Differentiating antipsychotics as typical versus atypical is based primarily on their adverse effects. Atypicality denotes antipsychotics with lower risks of motor-related adverse effects or extrapyramidal symptoms and hyperprolactinemia compared to typical antipsychotics. 

Extrapyramidal symptoms include dystonia, akathisia, Parkinsonism, and tardive dyskinesia. These symptoms can be very stigmatizing for patients and may require additional treatment.  

Symptoms of akathisia may include restlessness, trouble standing still, pacing  the floor, and a constant rocking back-and-forth of the feet.  
Symptoms of acute dystonia may involve facial grimacing, involuntary eye movements, abnormal posture, and muscle spasms, especially of the tongue, face, neck, and back. 

Pseudoparkinsonism symptoms include stooped posture, shuffling gait, tremors at rest, rigidity of skeletal muscles, and bradykinesia or slow movements. 

Tardive dyskinesia can persist even after stopping medications and involves protrusion and rolling of the tongue, a chewing motion, sucking and smacking of the lips, and facial dyskinesia -  involuntary and repetitive movements of the mouth and face. 

Both typical and atypical agents carry the risk of neuroleptic malignant syndrome, a rare but potentially fatal condition characterized by symptoms such as rigidity, tremors, fever, and altered mental status.  Antipsychotics also have warnings for cardiotoxic effects such as QTc prolongation and arrhythmias, potential for seizures and increased mortality risk in older individuals with dementia.  Lastly, clozapine increases the risk of agranulocytosis and myocarditis in patients.  

Crucial for antipsychotic effectiveness in schizophrenia and other psychiatric disorders is blocking of striatal dopamine D2 receptors for symptom relief, especially positive symptoms. Dopamine plays a critical role in schizophrenia, a psychiatric disorder characterized by positive symptoms of hallucinations and delusions and by negative symptoms of apathy and cognitive impairment. 

Reduced cortical dopamine release is linked to cognitive impairment and negative symptoms, while abnormalities or excess in striatal dopamine contribute to positive symptoms. 

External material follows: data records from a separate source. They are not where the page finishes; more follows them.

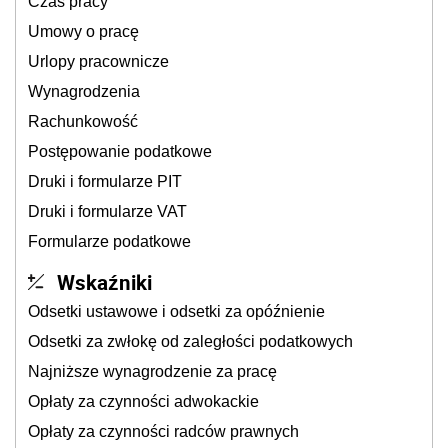
Czas pracy
Umowy o pracę
Urlopy pracownicze
Wynagrodzenia
Rachunkowość
Postępowanie podatkowe
Druki i formularze PIT
Druki i formularze VAT
Formularze podatkowe
Wskaźniki
Odsetki ustawowe i odsetki za opóźnienie
Odsetki za zwłokę od zaległości podatkowych
Najniższe wynagrodzenie za pracę
Opłaty za czynności adwokackie
Opłaty za czynności radców prawnych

Studies show that achieving dopamine D2 receptor blockade above 50% occupancy is crucial for a higher chance of clinical response. Thus, the target therapeutic range is between 60% and 80% occupency however extrapyramidal symptoms are seen when occupancy exceeds approximately 85%. Currently, only clozapine and aripiprazole, a partial dopamine agonist, are the exceptions to this pattern.

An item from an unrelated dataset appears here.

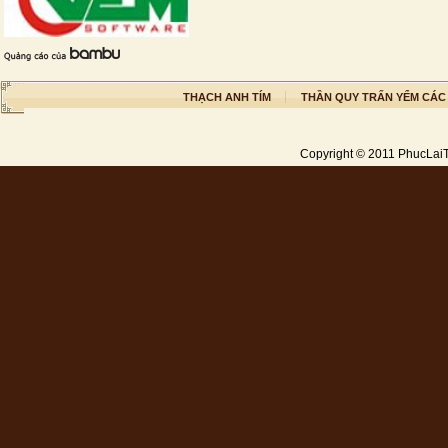
THẠCH ANH TÍM
THẦN QUY TRẤN YỂM CÁC
Copyright © 2011
PhucLai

While typical agents primarily target positive symptoms through dopamine D2 receptor blockade, atypical antipsychotics have broader efficacy than typical antipsychotics due to their diverse mechanisms of action and ability to target multiple receptors. Additionally, neurotrophin may lead to synaptic plasticity in the brain over time. Atypical antipsychotics are better suited for treating various psychiatric symptoms including positive, negative, mood, and suicidal symptoms. 

For atypical agents such as olanzapine and clozapine, which carry greater risk for metabolic syndrome , clinicians are encouraged to look for ways to prevent or reduce these effects by recommending physical exercise and dietary changes. Clinicians are also encouraged to weigh both the benefits and tolerability of these medications.  Individualized treatment should rely on careful clinical observation and assessment.

Emerging treatment options based on pharmacogenetic tests or biomarkers may hold promise for personalized antipsychotic selection; however, their implementation remains limited.